Tally the lines in the entries below where the string "trên" occurs. Reply with the total alone.

Saved data entries:
^^^^^^^^^^^^^^^^

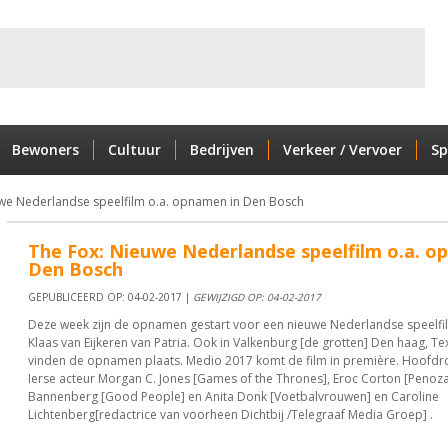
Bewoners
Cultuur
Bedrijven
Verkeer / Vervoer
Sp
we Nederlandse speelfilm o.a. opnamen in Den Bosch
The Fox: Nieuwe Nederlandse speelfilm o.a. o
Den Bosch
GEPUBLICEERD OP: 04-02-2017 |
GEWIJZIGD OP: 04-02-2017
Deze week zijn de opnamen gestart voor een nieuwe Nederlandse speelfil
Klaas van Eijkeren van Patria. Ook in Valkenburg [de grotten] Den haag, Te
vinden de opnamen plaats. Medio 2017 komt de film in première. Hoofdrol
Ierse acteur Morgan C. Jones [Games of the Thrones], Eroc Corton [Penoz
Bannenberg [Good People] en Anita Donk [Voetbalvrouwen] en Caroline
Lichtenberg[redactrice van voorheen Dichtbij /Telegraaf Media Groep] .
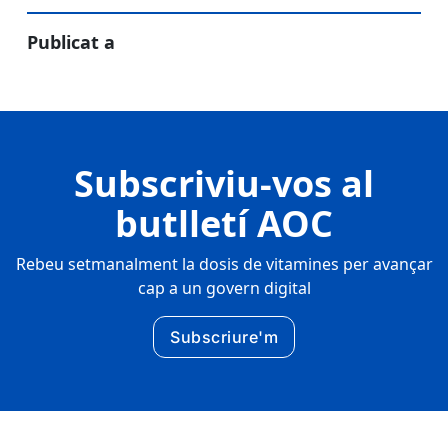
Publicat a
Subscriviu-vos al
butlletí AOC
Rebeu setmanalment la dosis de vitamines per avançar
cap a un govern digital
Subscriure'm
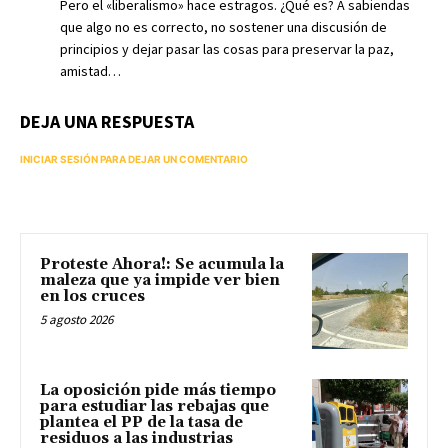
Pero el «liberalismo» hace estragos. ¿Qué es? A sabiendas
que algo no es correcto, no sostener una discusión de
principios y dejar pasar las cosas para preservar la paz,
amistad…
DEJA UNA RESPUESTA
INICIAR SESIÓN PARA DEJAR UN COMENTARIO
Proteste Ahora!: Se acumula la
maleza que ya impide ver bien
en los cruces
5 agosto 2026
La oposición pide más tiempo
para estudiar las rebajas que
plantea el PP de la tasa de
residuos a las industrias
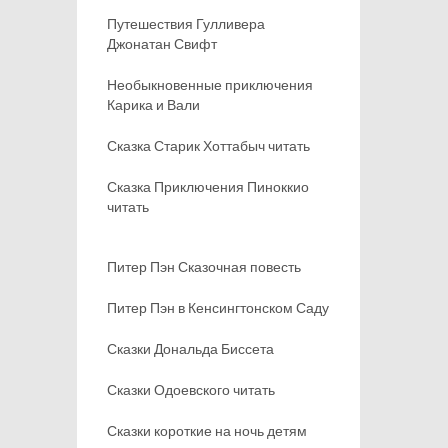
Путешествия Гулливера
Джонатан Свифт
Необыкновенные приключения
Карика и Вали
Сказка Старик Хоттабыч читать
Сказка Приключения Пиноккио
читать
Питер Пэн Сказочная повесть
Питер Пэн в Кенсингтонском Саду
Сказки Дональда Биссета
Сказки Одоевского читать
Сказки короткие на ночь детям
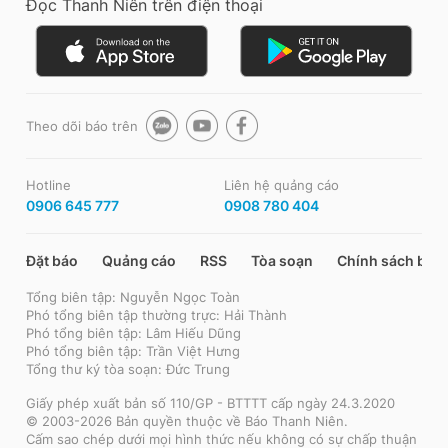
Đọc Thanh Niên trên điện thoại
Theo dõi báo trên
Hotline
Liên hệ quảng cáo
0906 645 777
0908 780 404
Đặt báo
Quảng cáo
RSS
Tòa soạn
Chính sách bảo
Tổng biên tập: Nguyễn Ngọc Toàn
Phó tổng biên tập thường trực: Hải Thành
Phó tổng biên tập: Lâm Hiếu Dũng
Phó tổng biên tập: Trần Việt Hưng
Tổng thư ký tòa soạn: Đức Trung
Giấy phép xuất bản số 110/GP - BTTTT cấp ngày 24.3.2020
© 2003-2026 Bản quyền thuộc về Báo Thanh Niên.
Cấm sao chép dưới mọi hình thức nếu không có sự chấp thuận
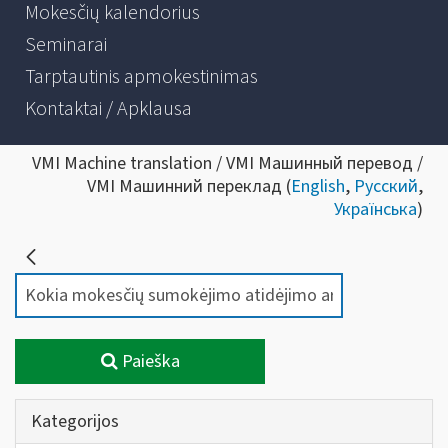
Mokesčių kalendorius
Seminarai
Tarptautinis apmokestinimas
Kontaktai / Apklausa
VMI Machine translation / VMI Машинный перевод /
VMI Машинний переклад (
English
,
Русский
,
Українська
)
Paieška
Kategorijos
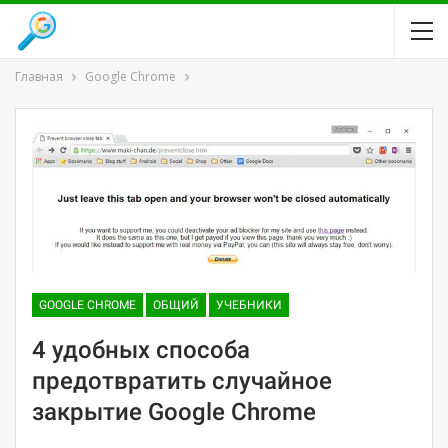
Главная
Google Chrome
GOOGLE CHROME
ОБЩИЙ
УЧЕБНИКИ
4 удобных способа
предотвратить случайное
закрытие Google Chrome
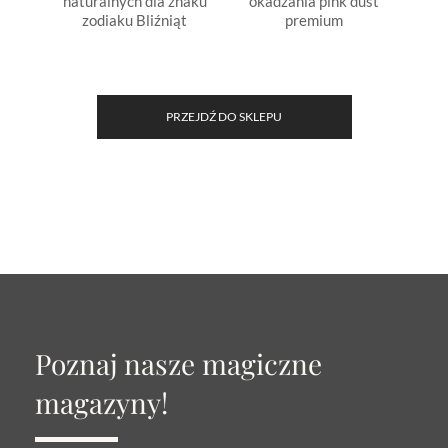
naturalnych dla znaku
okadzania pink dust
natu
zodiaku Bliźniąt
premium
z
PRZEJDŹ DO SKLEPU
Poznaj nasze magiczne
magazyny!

^^^^^^^^^^^^^^^^

§ **Answer space**:
2